Exercise details - Please identify every line in the records below that contains the word "change" and copy each such line.

Records from a dataset -
********

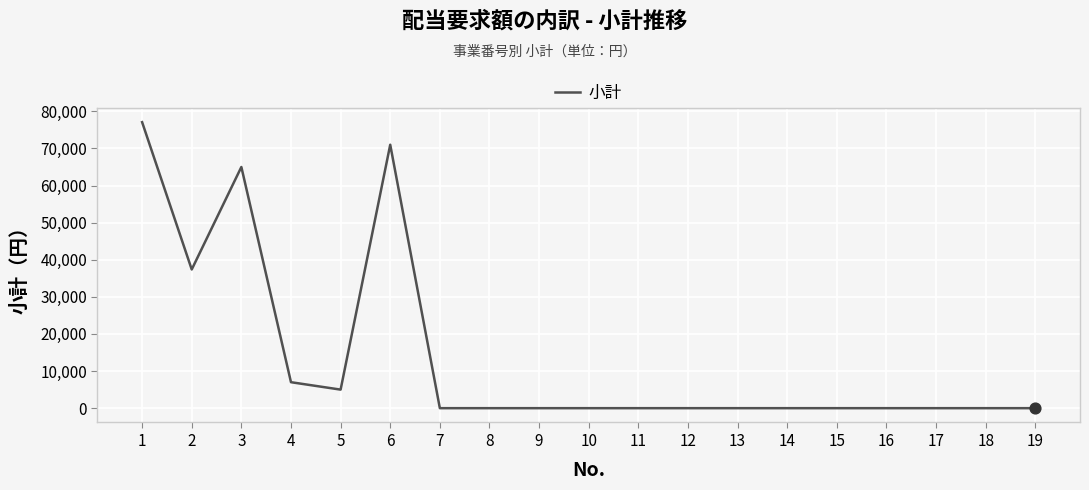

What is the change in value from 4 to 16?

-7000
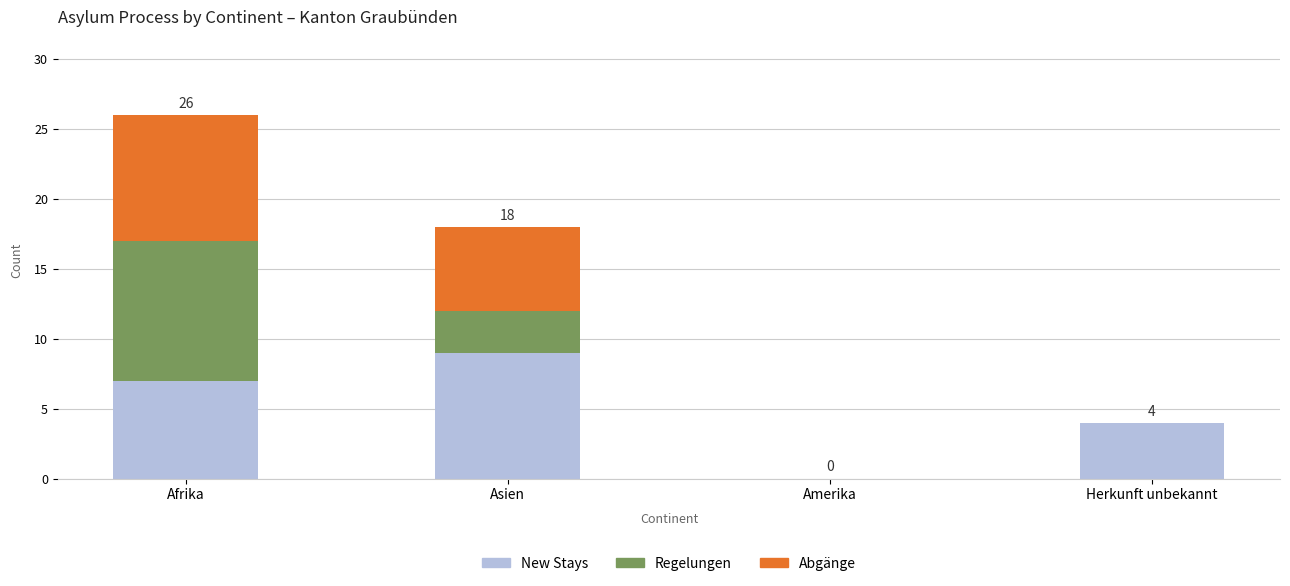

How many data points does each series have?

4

********

Task result -
What is the change in value from 4 to 16?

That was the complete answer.